[Record set]

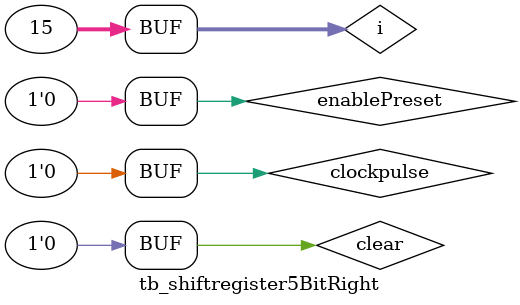
<source format=v>
module tb_shiftregister5BitRight;
reg clockpulse;
reg clear;
reg enablePreset;
wire [4:0] out;
wire [4:0] notout;
integer i;

initial begin
    clockpulse = 1'b0;
    clear = 1'b1;
    enablePreset = 1'b0;
    i = 0;
    
    #10;
    clear = 1'b0;
    
    for (i = 0; i < 4'hf; i = i + 1) begin
        if (i == 0) begin
            enablePreset = 1'b1;
        end
        
        clockpulse = 1'b1;
        
        #5;
        clockpulse = 1'b0;
        enablePreset = 1'b0;
        
        #5;
    end
end

shiftregister5BitRight dut(
    .clockpulse(clockpulse),
    .clear(clear),
    .serialInput(1'b0),
    .enablePreset(enablePreset),
    .preset(5'b11000),
    .out(out),
    .notout(notout)
    );

endmodule

</source>
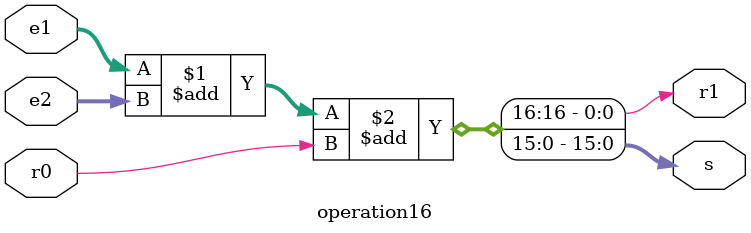
<source format=v>



module operation16(e1, e2, r0, s, r1);

    input [15:0] e1;
    input [15:0] e2;
    input r0; 
    output [15:0] s;
    output r1;
    
   assign  {r1 ,s} = e1 + e2 + r0;
   
endmodule

</source>
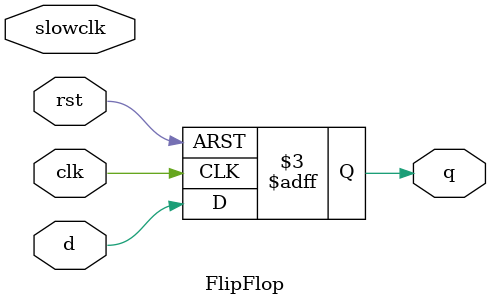
<source format=v>

`timescale 1ns/1ns

module FlipFlop(
	 input slowclk,
    input clk, 
    input rst, 
    input d, 
    output reg q
);

    always @(posedge clk or posedge rst) begin
	if(rst == 1)
      q<=0; 
		
	 else// if (slowclk==0)
begin
		  q<=d;
    end
end
endmodule


</source>
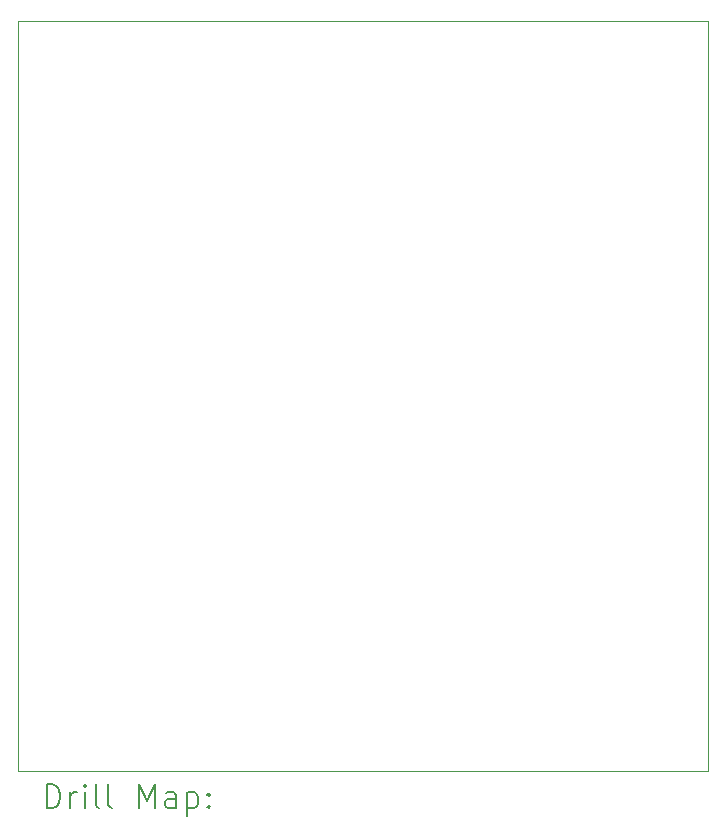
<source format=gbr>
%TF.GenerationSoftware,KiCad,Pcbnew,7.0.1*%
%TF.CreationDate,2023-11-07T12:51:37-05:00*%
%TF.ProjectId,PCB,5043422e-6b69-4636-9164-5f7063625858,rev?*%
%TF.SameCoordinates,Original*%
%TF.FileFunction,Drillmap*%
%TF.FilePolarity,Positive*%
%FSLAX45Y45*%
G04 Gerber Fmt 4.5, Leading zero omitted, Abs format (unit mm)*
G04 Created by KiCad (PCBNEW 7.0.1) date 2023-11-07 12:51:37*
%MOMM*%
%LPD*%
G01*
G04 APERTURE LIST*
%ADD10C,0.100000*%
%ADD11C,0.200000*%
G04 APERTURE END LIST*
D10*
X12192000Y-12954000D02*
X12192000Y-6604000D01*
X12192000Y-6604000D02*
X18034000Y-6604000D01*
X18034000Y-6604000D02*
X18034000Y-12954000D01*
X18034000Y-12954000D02*
X12192000Y-12954000D01*
D11*
X12434619Y-13271524D02*
X12434619Y-13071524D01*
X12434619Y-13071524D02*
X12482238Y-13071524D01*
X12482238Y-13071524D02*
X12510809Y-13081048D01*
X12510809Y-13081048D02*
X12529857Y-13100095D01*
X12529857Y-13100095D02*
X12539381Y-13119143D01*
X12539381Y-13119143D02*
X12548905Y-13157238D01*
X12548905Y-13157238D02*
X12548905Y-13185809D01*
X12548905Y-13185809D02*
X12539381Y-13223905D01*
X12539381Y-13223905D02*
X12529857Y-13242952D01*
X12529857Y-13242952D02*
X12510809Y-13262000D01*
X12510809Y-13262000D02*
X12482238Y-13271524D01*
X12482238Y-13271524D02*
X12434619Y-13271524D01*
X12634619Y-13271524D02*
X12634619Y-13138190D01*
X12634619Y-13176286D02*
X12644143Y-13157238D01*
X12644143Y-13157238D02*
X12653667Y-13147714D01*
X12653667Y-13147714D02*
X12672714Y-13138190D01*
X12672714Y-13138190D02*
X12691762Y-13138190D01*
X12758428Y-13271524D02*
X12758428Y-13138190D01*
X12758428Y-13071524D02*
X12748905Y-13081048D01*
X12748905Y-13081048D02*
X12758428Y-13090571D01*
X12758428Y-13090571D02*
X12767952Y-13081048D01*
X12767952Y-13081048D02*
X12758428Y-13071524D01*
X12758428Y-13071524D02*
X12758428Y-13090571D01*
X12882238Y-13271524D02*
X12863190Y-13262000D01*
X12863190Y-13262000D02*
X12853667Y-13242952D01*
X12853667Y-13242952D02*
X12853667Y-13071524D01*
X12987000Y-13271524D02*
X12967952Y-13262000D01*
X12967952Y-13262000D02*
X12958428Y-13242952D01*
X12958428Y-13242952D02*
X12958428Y-13071524D01*
X13215571Y-13271524D02*
X13215571Y-13071524D01*
X13215571Y-13071524D02*
X13282238Y-13214381D01*
X13282238Y-13214381D02*
X13348905Y-13071524D01*
X13348905Y-13071524D02*
X13348905Y-13271524D01*
X13529857Y-13271524D02*
X13529857Y-13166762D01*
X13529857Y-13166762D02*
X13520333Y-13147714D01*
X13520333Y-13147714D02*
X13501286Y-13138190D01*
X13501286Y-13138190D02*
X13463190Y-13138190D01*
X13463190Y-13138190D02*
X13444143Y-13147714D01*
X13529857Y-13262000D02*
X13510809Y-13271524D01*
X13510809Y-13271524D02*
X13463190Y-13271524D01*
X13463190Y-13271524D02*
X13444143Y-13262000D01*
X13444143Y-13262000D02*
X13434619Y-13242952D01*
X13434619Y-13242952D02*
X13434619Y-13223905D01*
X13434619Y-13223905D02*
X13444143Y-13204857D01*
X13444143Y-13204857D02*
X13463190Y-13195333D01*
X13463190Y-13195333D02*
X13510809Y-13195333D01*
X13510809Y-13195333D02*
X13529857Y-13185809D01*
X13625095Y-13138190D02*
X13625095Y-13338190D01*
X13625095Y-13147714D02*
X13644143Y-13138190D01*
X13644143Y-13138190D02*
X13682238Y-13138190D01*
X13682238Y-13138190D02*
X13701286Y-13147714D01*
X13701286Y-13147714D02*
X13710809Y-13157238D01*
X13710809Y-13157238D02*
X13720333Y-13176286D01*
X13720333Y-13176286D02*
X13720333Y-13233428D01*
X13720333Y-13233428D02*
X13710809Y-13252476D01*
X13710809Y-13252476D02*
X13701286Y-13262000D01*
X13701286Y-13262000D02*
X13682238Y-13271524D01*
X13682238Y-13271524D02*
X13644143Y-13271524D01*
X13644143Y-13271524D02*
X13625095Y-13262000D01*
X13806048Y-13252476D02*
X13815571Y-13262000D01*
X13815571Y-13262000D02*
X13806048Y-13271524D01*
X13806048Y-13271524D02*
X13796524Y-13262000D01*
X13796524Y-13262000D02*
X13806048Y-13252476D01*
X13806048Y-13252476D02*
X13806048Y-13271524D01*
X13806048Y-13147714D02*
X13815571Y-13157238D01*
X13815571Y-13157238D02*
X13806048Y-13166762D01*
X13806048Y-13166762D02*
X13796524Y-13157238D01*
X13796524Y-13157238D02*
X13806048Y-13147714D01*
X13806048Y-13147714D02*
X13806048Y-13166762D01*
M02*

</source>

[/Record set]

Your answer must be an exact transcription of the records above, minus the pictures.

## Answer:
<source format=v>
module tb_shiftregister5BitRight;
reg clockpulse;
reg clear;
reg enablePreset;
wire [4:0] out;
wire [4:0] notout;
integer i;

initial begin
    clockpulse = 1'b0;
    clear = 1'b1;
    enablePreset = 1'b0;
    i = 0;
    
    #10;
    clear = 1'b0;
    
    for (i = 0; i < 4'hf; i = i + 1) begin
        if (i == 0) begin
            enablePreset = 1'b1;
        end
        
        clockpulse = 1'b1;
        
        #5;
        clockpulse = 1'b0;
        enablePreset = 1'b0;
        
        #5;
    end
end

shiftregister5BitRight dut(
    .clockpulse(clockpulse),
    .clear(clear),
    .serialInput(1'b0),
    .enablePreset(enablePreset),
    .preset(5'b11000),
    .out(out),
    .notout(notout)
    );

endmodule

</source>
<source format=v>



module operation16(e1, e2, r0, s, r1);

    input [15:0] e1;
    input [15:0] e2;
    input r0; 
    output [15:0] s;
    output r1;
    
   assign  {r1 ,s} = e1 + e2 + r0;
   
endmodule

</source>
<source format=v>

`timescale 1ns/1ns

module FlipFlop(
	 input slowclk,
    input clk, 
    input rst, 
    input d, 
    output reg q
);

    always @(posedge clk or posedge rst) begin
	if(rst == 1)
      q<=0; 
		
	 else// if (slowclk==0)
begin
		  q<=d;
    end
end
endmodule


</source>
<source format=gbr>
%TF.GenerationSoftware,KiCad,Pcbnew,7.0.1*%
%TF.CreationDate,2023-11-07T12:51:37-05:00*%
%TF.ProjectId,PCB,5043422e-6b69-4636-9164-5f7063625858,rev?*%
%TF.SameCoordinates,Original*%
%TF.FileFunction,Drillmap*%
%TF.FilePolarity,Positive*%
%FSLAX45Y45*%
G04 Gerber Fmt 4.5, Leading zero omitted, Abs format (unit mm)*
G04 Created by KiCad (PCBNEW 7.0.1) date 2023-11-07 12:51:37*
%MOMM*%
%LPD*%
G01*
G04 APERTURE LIST*
%ADD10C,0.100000*%
%ADD11C,0.200000*%
G04 APERTURE END LIST*
D10*
X12192000Y-12954000D02*
X12192000Y-6604000D01*
X12192000Y-6604000D02*
X18034000Y-6604000D01*
X18034000Y-6604000D02*
X18034000Y-12954000D01*
X18034000Y-12954000D02*
X12192000Y-12954000D01*
D11*
X12434619Y-13271524D02*
X12434619Y-13071524D01*
X12434619Y-13071524D02*
X12482238Y-13071524D01*
X12482238Y-13071524D02*
X12510809Y-13081048D01*
X12510809Y-13081048D02*
X12529857Y-13100095D01*
X12529857Y-13100095D02*
X12539381Y-13119143D01*
X12539381Y-13119143D02*
X12548905Y-13157238D01*
X12548905Y-13157238D02*
X12548905Y-13185809D01*
X12548905Y-13185809D02*
X12539381Y-13223905D01*
X12539381Y-13223905D02*
X12529857Y-13242952D01*
X12529857Y-13242952D02*
X12510809Y-13262000D01*
X12510809Y-13262000D02*
X12482238Y-13271524D01*
X12482238Y-13271524D02*
X12434619Y-13271524D01*
X12634619Y-13271524D02*
X12634619Y-13138190D01*
X12634619Y-13176286D02*
X12644143Y-13157238D01*
X12644143Y-13157238D02*
X12653667Y-13147714D01*
X12653667Y-13147714D02*
X12672714Y-13138190D01*
X12672714Y-13138190D02*
X12691762Y-13138190D01*
X12758428Y-13271524D02*
X12758428Y-13138190D01*
X12758428Y-13071524D02*
X12748905Y-13081048D01*
X12748905Y-13081048D02*
X12758428Y-13090571D01*
X12758428Y-13090571D02*
X12767952Y-13081048D01*
X12767952Y-13081048D02*
X12758428Y-13071524D01*
X12758428Y-13071524D02*
X12758428Y-13090571D01*
X12882238Y-13271524D02*
X12863190Y-13262000D01*
X12863190Y-13262000D02*
X12853667Y-13242952D01*
X12853667Y-13242952D02*
X12853667Y-13071524D01*
X12987000Y-13271524D02*
X12967952Y-13262000D01*
X12967952Y-13262000D02*
X12958428Y-13242952D01*
X12958428Y-13242952D02*
X12958428Y-13071524D01*
X13215571Y-13271524D02*
X13215571Y-13071524D01*
X13215571Y-13071524D02*
X13282238Y-13214381D01*
X13282238Y-13214381D02*
X13348905Y-13071524D01*
X13348905Y-13071524D02*
X13348905Y-13271524D01*
X13529857Y-13271524D02*
X13529857Y-13166762D01*
X13529857Y-13166762D02*
X13520333Y-13147714D01*
X13520333Y-13147714D02*
X13501286Y-13138190D01*
X13501286Y-13138190D02*
X13463190Y-13138190D01*
X13463190Y-13138190D02*
X13444143Y-13147714D01*
X13529857Y-13262000D02*
X13510809Y-13271524D01*
X13510809Y-13271524D02*
X13463190Y-13271524D01*
X13463190Y-13271524D02*
X13444143Y-13262000D01*
X13444143Y-13262000D02*
X13434619Y-13242952D01*
X13434619Y-13242952D02*
X13434619Y-13223905D01*
X13434619Y-13223905D02*
X13444143Y-13204857D01*
X13444143Y-13204857D02*
X13463190Y-13195333D01*
X13463190Y-13195333D02*
X13510809Y-13195333D01*
X13510809Y-13195333D02*
X13529857Y-13185809D01*
X13625095Y-13138190D02*
X13625095Y-13338190D01*
X13625095Y-13147714D02*
X13644143Y-13138190D01*
X13644143Y-13138190D02*
X13682238Y-13138190D01*
X13682238Y-13138190D02*
X13701286Y-13147714D01*
X13701286Y-13147714D02*
X13710809Y-13157238D01*
X13710809Y-13157238D02*
X13720333Y-13176286D01*
X13720333Y-13176286D02*
X13720333Y-13233428D01*
X13720333Y-13233428D02*
X13710809Y-13252476D01*
X13710809Y-13252476D02*
X13701286Y-13262000D01*
X13701286Y-13262000D02*
X13682238Y-13271524D01*
X13682238Y-13271524D02*
X13644143Y-13271524D01*
X13644143Y-13271524D02*
X13625095Y-13262000D01*
X13806048Y-13252476D02*
X13815571Y-13262000D01*
X13815571Y-13262000D02*
X13806048Y-13271524D01*
X13806048Y-13271524D02*
X13796524Y-13262000D01*
X13796524Y-13262000D02*
X13806048Y-13252476D01*
X13806048Y-13252476D02*
X13806048Y-13271524D01*
X13806048Y-13147714D02*
X13815571Y-13157238D01*
X13815571Y-13157238D02*
X13806048Y-13166762D01*
X13806048Y-13166762D02*
X13796524Y-13157238D01*
X13796524Y-13157238D02*
X13806048Y-13147714D01*
X13806048Y-13147714D02*
X13806048Y-13166762D01*
M02*

</source>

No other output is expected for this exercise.